The records below are made of lines; count those holding the word "lowP" and give the number only.

Edit difference data
□ □ □ □ □

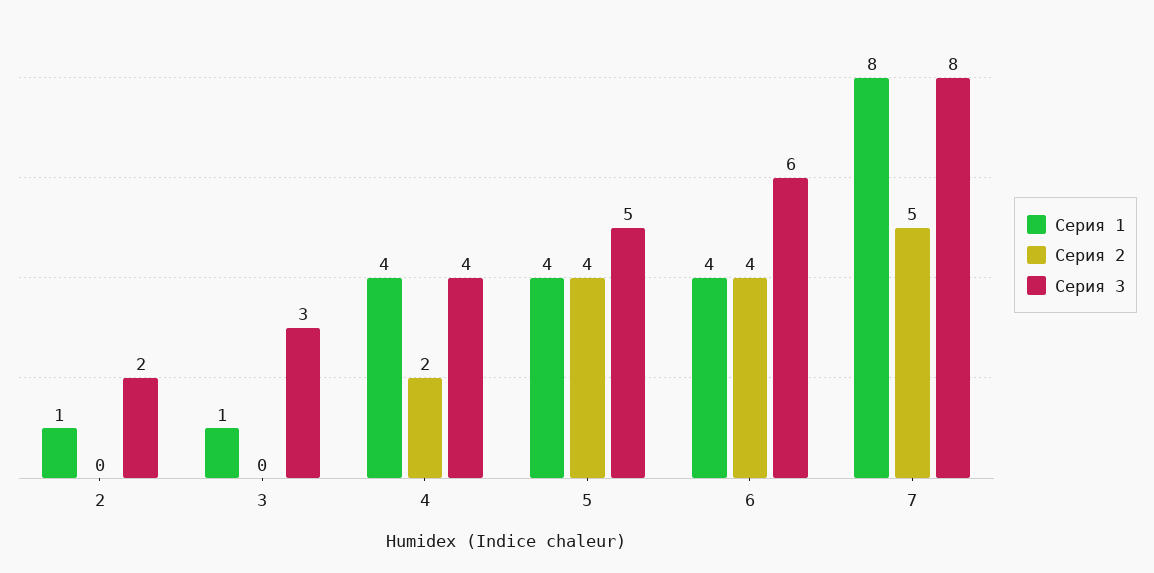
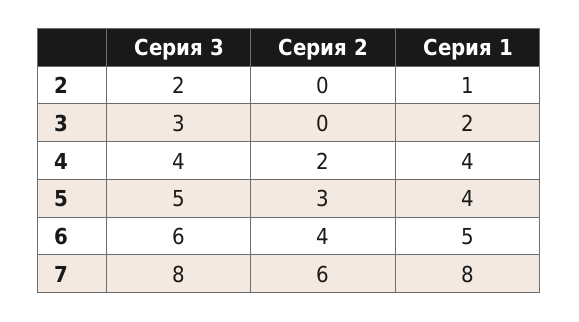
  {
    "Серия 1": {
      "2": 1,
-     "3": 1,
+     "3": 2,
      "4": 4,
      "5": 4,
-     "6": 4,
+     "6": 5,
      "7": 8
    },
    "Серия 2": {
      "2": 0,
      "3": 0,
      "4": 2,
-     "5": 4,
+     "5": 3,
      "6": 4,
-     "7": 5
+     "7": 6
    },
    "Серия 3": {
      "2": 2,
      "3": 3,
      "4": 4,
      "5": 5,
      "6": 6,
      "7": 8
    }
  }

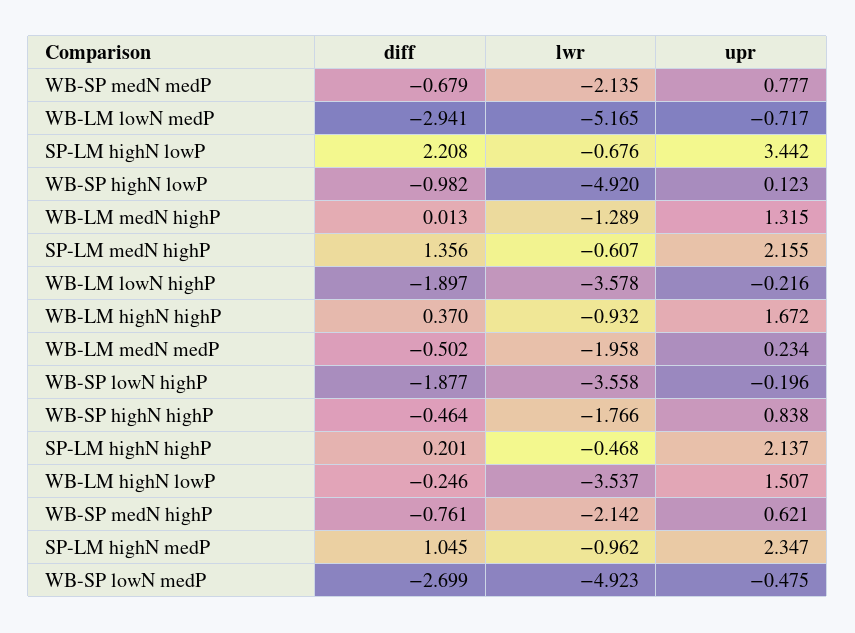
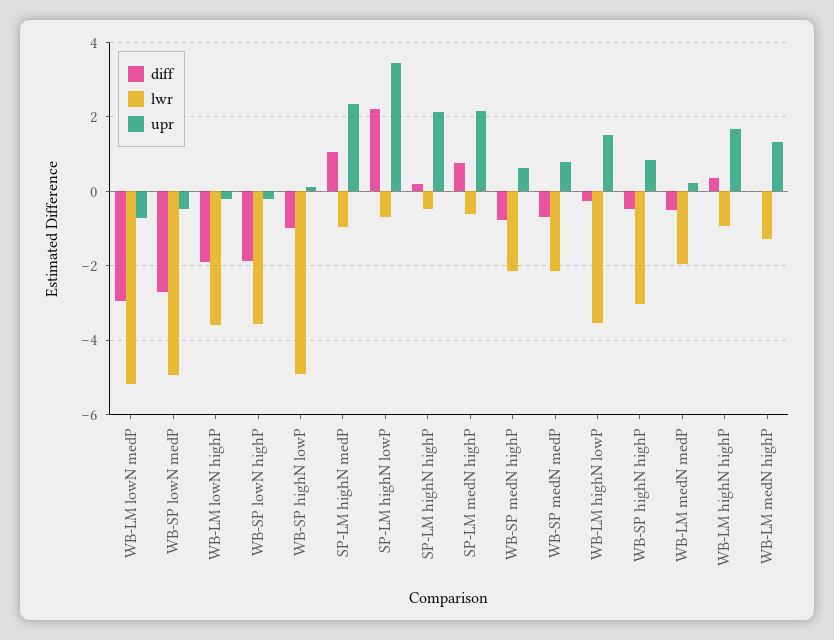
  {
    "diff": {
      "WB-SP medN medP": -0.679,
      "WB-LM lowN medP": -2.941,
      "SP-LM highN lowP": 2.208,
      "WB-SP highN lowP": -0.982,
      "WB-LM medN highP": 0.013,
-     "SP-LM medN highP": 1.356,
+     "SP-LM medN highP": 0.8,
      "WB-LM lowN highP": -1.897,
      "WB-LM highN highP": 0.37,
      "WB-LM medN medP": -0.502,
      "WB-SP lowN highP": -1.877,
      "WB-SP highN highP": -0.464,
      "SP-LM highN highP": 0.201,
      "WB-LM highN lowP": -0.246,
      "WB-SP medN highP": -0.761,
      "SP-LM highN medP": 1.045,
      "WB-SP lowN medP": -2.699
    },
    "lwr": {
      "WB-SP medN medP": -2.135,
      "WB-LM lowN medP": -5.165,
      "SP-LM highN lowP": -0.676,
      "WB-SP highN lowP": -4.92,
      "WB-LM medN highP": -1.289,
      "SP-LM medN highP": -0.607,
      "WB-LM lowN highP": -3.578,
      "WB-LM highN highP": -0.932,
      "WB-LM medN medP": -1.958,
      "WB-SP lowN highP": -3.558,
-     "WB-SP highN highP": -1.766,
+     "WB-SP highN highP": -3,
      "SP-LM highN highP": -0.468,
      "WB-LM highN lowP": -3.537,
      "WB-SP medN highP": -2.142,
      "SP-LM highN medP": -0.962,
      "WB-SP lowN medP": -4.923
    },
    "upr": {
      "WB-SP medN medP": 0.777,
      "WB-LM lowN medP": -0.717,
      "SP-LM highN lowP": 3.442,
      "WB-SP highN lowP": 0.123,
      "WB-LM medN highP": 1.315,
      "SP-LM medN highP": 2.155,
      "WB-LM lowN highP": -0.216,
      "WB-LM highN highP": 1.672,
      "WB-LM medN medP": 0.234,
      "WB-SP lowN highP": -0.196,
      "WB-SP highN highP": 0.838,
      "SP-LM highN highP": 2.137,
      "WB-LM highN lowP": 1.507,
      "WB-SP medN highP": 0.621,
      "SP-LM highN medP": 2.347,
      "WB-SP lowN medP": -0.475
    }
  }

□ □ □ □ □

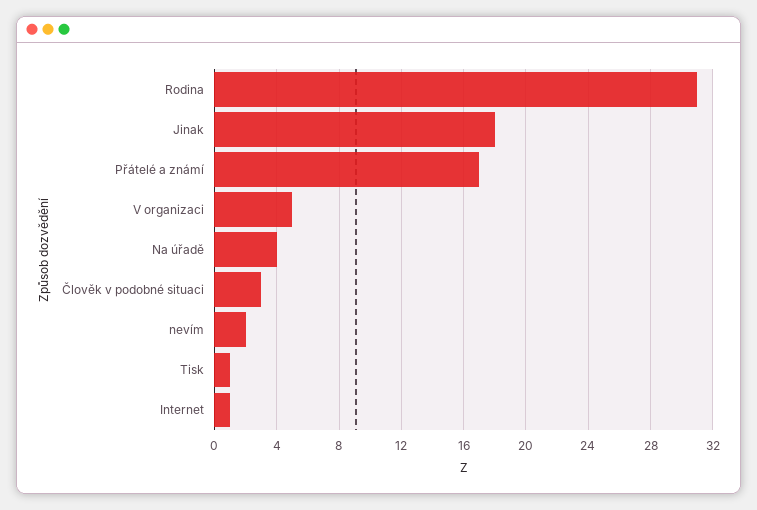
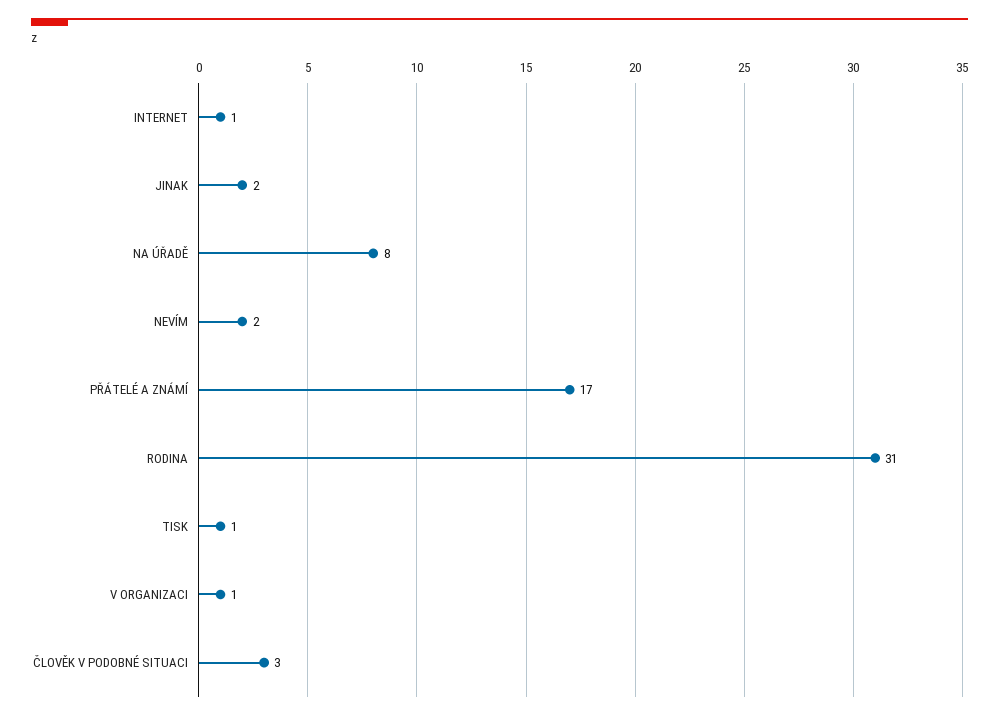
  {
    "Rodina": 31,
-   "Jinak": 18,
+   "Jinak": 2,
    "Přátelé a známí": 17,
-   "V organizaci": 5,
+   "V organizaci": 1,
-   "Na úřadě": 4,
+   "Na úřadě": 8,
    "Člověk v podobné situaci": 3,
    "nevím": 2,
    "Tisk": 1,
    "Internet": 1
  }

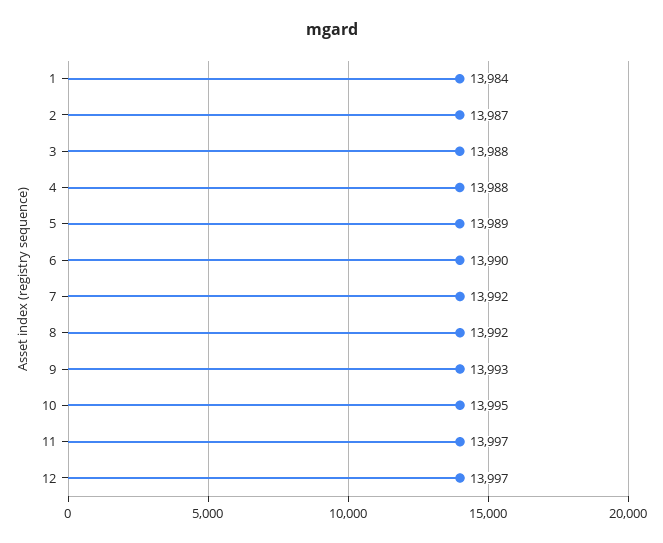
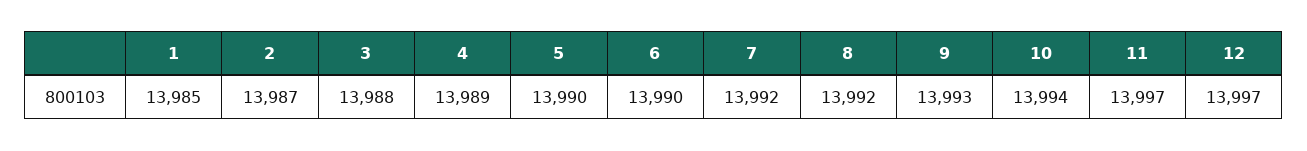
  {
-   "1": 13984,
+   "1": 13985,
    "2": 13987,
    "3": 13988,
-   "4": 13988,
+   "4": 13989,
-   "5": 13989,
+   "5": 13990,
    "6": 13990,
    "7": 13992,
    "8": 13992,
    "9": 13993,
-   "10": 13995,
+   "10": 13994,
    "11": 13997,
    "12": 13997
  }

□ □ □ □ □

**ANSWER FOR THIS EXERCISE:** 9